The distance between two codeword [math]\displaystyle{ y_1 }[/math] and [math]\displaystyle{ y_2 }[/math], denoted by [math]\displaystyle{ d(y_1,y_2) }[/math], is defined as the Hamming distance between them. Formally, [math]\displaystyle{ d(y_1,y_2)=\|y_1-y_2\|_1=\sum_{i=1}^n|y_1(i)-y_2(i)| }[/math]. The distance of a code [math]\displaystyle{ C }[/math] is the minimum distance between any two codewords. Formally, [math]\displaystyle{ d=\min_{x_1,x_2\in \{0,1\}^k\atop x_1\neq x_2}d(C(x_1),C(x_2)) }[/math].

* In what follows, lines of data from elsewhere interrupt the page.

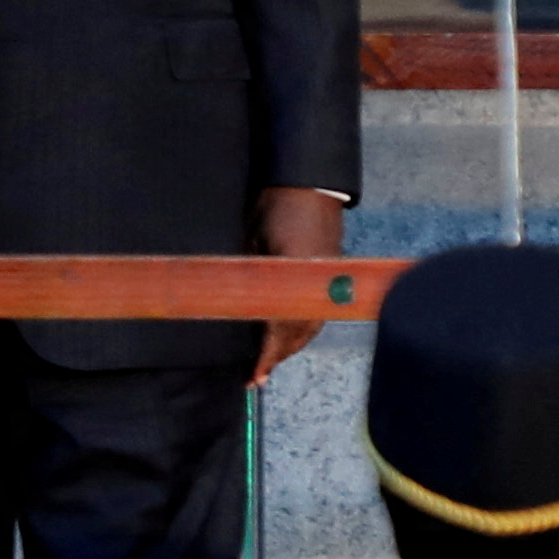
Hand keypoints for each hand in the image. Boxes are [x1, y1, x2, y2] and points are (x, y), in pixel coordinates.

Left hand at [246, 185, 347, 385]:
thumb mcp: (254, 242)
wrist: (306, 183)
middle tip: (257, 376)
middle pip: (299, 335)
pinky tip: (290, 336)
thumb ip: (249, 278)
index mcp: (298, 282)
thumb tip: (231, 304)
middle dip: (279, 356)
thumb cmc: (276, 209)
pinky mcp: (328, 278)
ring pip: (310, 327)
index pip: (282, 329)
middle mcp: (316, 288)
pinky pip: (316, 313)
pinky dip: (302, 329)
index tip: (255, 374)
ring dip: (291, 345)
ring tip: (271, 360)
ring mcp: (325, 284)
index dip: (268, 355)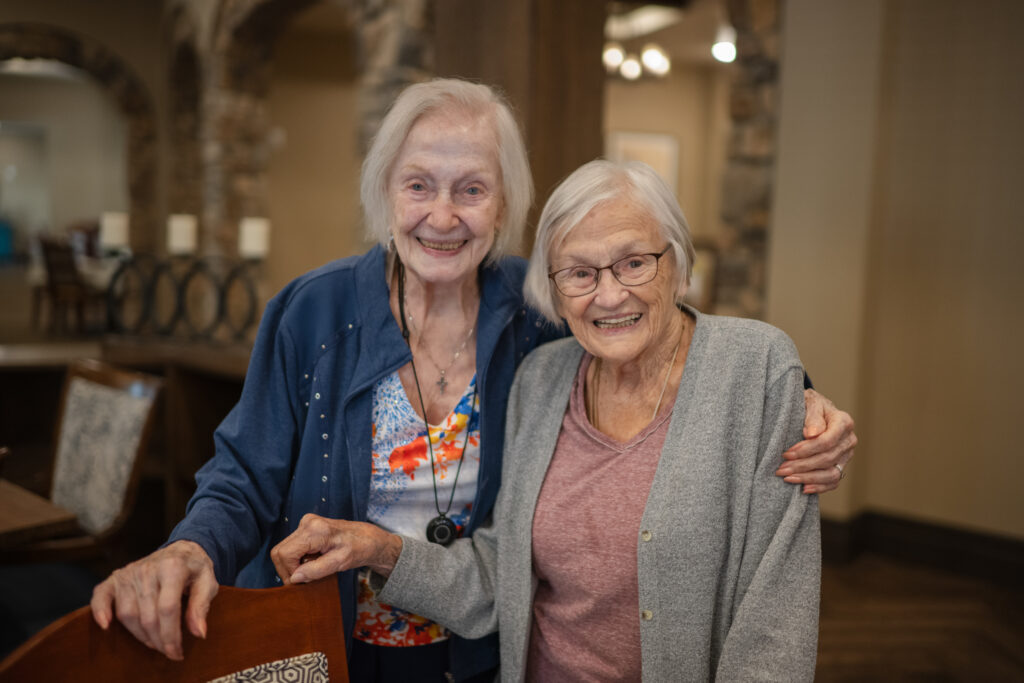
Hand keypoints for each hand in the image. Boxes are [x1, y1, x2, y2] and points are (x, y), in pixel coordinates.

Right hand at [90, 540, 217, 660]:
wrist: (181, 550)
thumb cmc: (195, 569)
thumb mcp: (208, 581)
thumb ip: (202, 606)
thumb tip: (198, 633)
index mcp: (173, 567)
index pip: (168, 609)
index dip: (171, 635)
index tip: (176, 652)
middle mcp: (148, 568)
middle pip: (147, 615)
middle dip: (158, 640)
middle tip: (168, 651)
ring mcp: (130, 572)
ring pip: (127, 614)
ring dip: (140, 634)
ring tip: (154, 641)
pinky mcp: (117, 577)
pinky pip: (101, 595)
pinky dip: (100, 611)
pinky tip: (106, 626)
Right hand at [271, 514, 401, 584]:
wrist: (369, 538)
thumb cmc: (359, 548)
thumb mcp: (340, 563)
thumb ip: (316, 570)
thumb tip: (294, 578)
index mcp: (315, 530)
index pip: (285, 554)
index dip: (290, 572)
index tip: (304, 580)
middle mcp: (307, 523)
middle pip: (279, 551)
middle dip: (289, 569)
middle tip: (307, 577)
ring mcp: (306, 523)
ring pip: (283, 550)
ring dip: (294, 564)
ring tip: (313, 567)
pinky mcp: (306, 527)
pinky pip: (292, 546)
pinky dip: (298, 558)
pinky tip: (313, 560)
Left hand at [776, 388, 856, 493]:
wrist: (814, 409)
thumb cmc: (809, 404)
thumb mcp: (809, 402)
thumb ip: (812, 416)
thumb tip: (811, 434)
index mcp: (844, 422)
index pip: (827, 441)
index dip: (806, 450)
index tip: (787, 454)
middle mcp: (849, 440)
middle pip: (827, 458)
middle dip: (802, 465)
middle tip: (781, 469)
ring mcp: (847, 455)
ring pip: (831, 473)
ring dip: (808, 478)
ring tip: (788, 478)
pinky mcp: (841, 465)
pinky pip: (833, 481)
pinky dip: (819, 487)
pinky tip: (802, 488)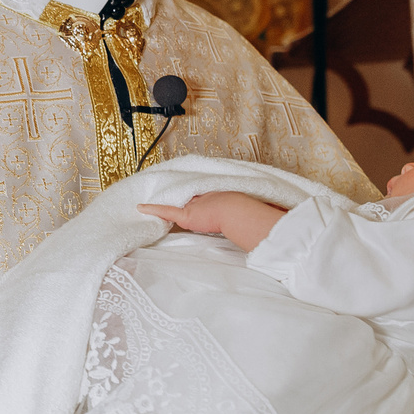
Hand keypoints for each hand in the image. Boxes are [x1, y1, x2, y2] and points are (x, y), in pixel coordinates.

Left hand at [139, 191, 290, 251]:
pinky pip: (166, 211)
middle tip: (169, 192)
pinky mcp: (186, 215)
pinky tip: (140, 208)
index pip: (205, 197)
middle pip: (188, 197)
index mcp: (219, 198)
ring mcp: (194, 206)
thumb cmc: (249, 212)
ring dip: (165, 201)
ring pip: (176, 203)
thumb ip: (255, 218)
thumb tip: (274, 221)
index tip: (193, 196)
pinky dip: (153, 209)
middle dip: (180, 196)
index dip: (198, 197)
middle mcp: (204, 198)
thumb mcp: (252, 212)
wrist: (240, 211)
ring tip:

Usually we want to make both the code rate [math]\displaystyle{ r }[/math] and the code distance [math]\displaystyle{ d }[/math] as large as possible, because a larger rate means that the amount of actual message per transmitted bit is high, and a larger distance allows for more error correction and detection.
- Use the probabilistic method to prove that there exists a boolean code [math]\displaystyle{ C:\{0,1\}^k\rightarrow\{0,1\}^n }[/math] of code rate [math]\displaystyle{ r }[/math] and distance [math]\displaystyle{ \left(\frac{1}{2}-\Theta\left(\sqrt{r}\right)\right)n }[/math]. Try to optimize the constant in [math]\displaystyle{ \Theta(\cdot) }[/math].
- Prove a similar result for linear boolean codes.
Problem 4
Let [math]\displaystyle{ X_1,X_2,\dots,X_n }[/math] be independent geometrically distributed random variables each having expectation 2 (each of the [math]\displaystyle{ X_i }[/math] is an independent experiment counting the number of tosses of an unbiased coin up to and including the first HEADS). Let [math]\displaystyle{ X=\sum_{i=1}^nX_i }[/math] and [math]\displaystyle{ \delta }[/math] be a positive real constant. Derive the best upper bound you can on [math]\displaystyle{ \Pr[X\gt (1+\delta)(2n)] }[/math].